- Born: 1982 (age 43–44) Dhaka, Bangladesh
- Alma mater: University of Dhaka
- Occupation: Actress
- Years active: 2000–present
- Spouse: Mosharraf Karim ​(m. 2004)​
- Children: 1

= Robena Reza Jui =

Bangladeshi actress

Robena Reza Jui (রোবেনা রেজা জুঁই; born 1982) is a Bangladeshi actress who works in television and film. She has appeared in more than 150 television plays, over a hundred of them opposite her husband, the actor Mosharraf Karim.

== Early life and education ==
Jui was born in 1982; her family is from Jamalpur District. She studied music during school and college, and went on to take a bachelor's and a master's degree in anthropology at the University of Dhaka. Her master's thesis examined the position and working environment of women in the media.

== Career ==
Jui's research on the media led her to observe film shoots, which drew her towards acting; she began performing after her son turned three.
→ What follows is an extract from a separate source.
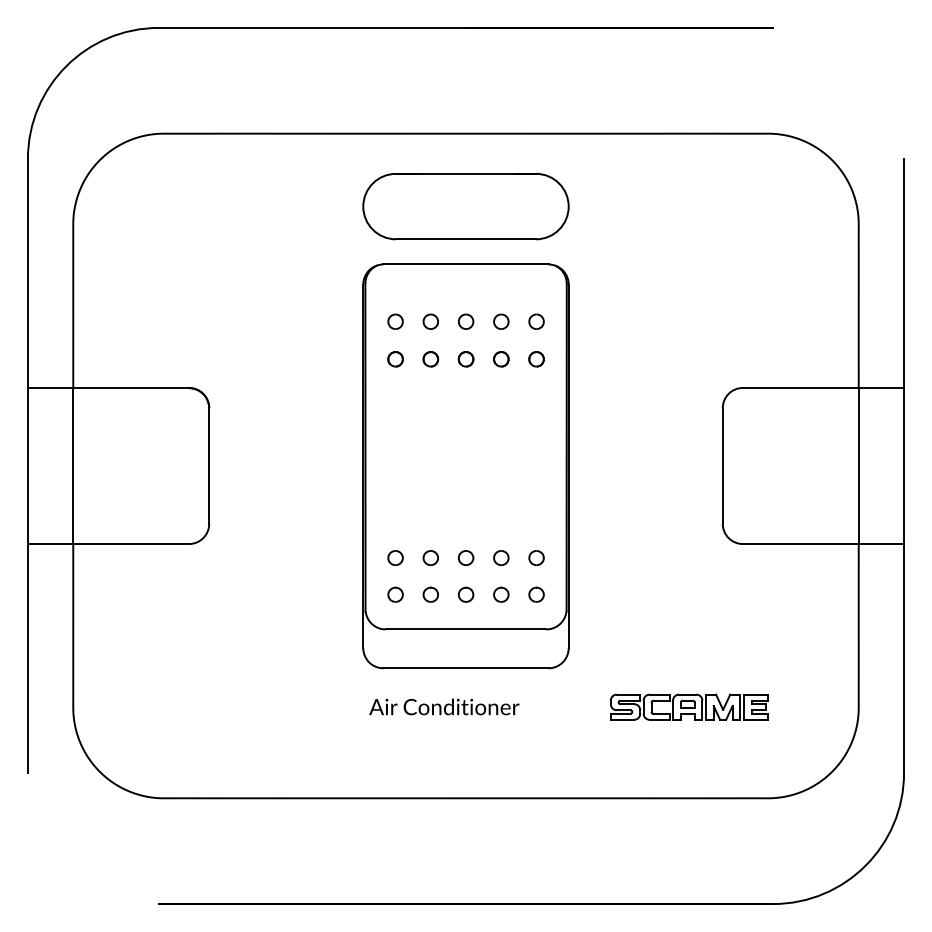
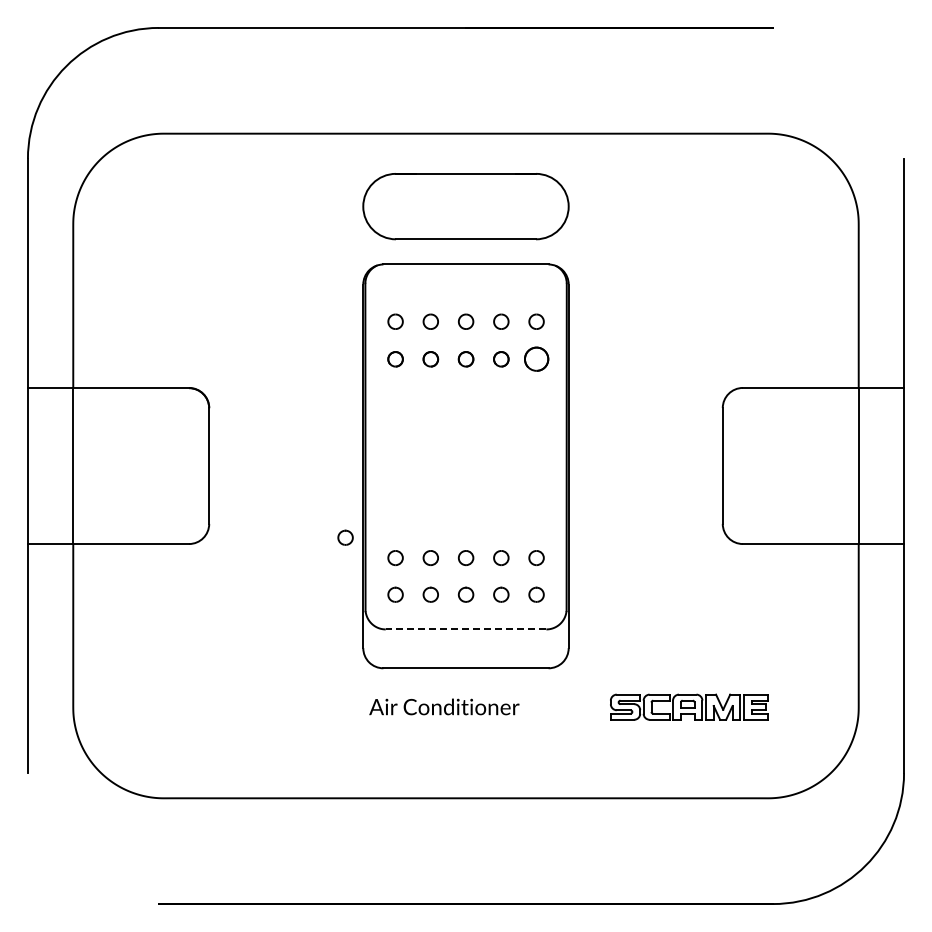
part at (536, 359) size: 17x17 px -> 26x26 px
part at (345, 537): none -> present
line at (465, 629): solid -> dashed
Her first television play was Similar 2. She has since appeared in more than 150 plays, including over a hundred with Mosharraf Karim.

Her film appearances include Television, Oggatonama and Gangkumari. She also played Sitara, the second wife of a Razakar, in Maa, directed by Aranyo Anawer and shot in Kapasia, Gazipur.

Jui and Mosharraf Karim starred in the short film Aborto – The Circle, directed by Mahamudul Hasan Tipu, which was selected for the eighth Bengali Film Festival of Dallas in 2025. In 2026 she appeared in the television series Shadi Mubarak, directed by Shamim Zaman and broadcast on Maasranga Television.

In a 2021 interview she said that she never wanted to retire from acting, because of the range of characters the work allowed her to play.

== Personal life ==
Jui married the actor Mosharraf Karim on 7 October 2004, after a courtship of about four years. The two had met at a coaching centre in Dhaka where Karim taught and where she later worked as an instructor. They have one son, Roben Rayan Karim.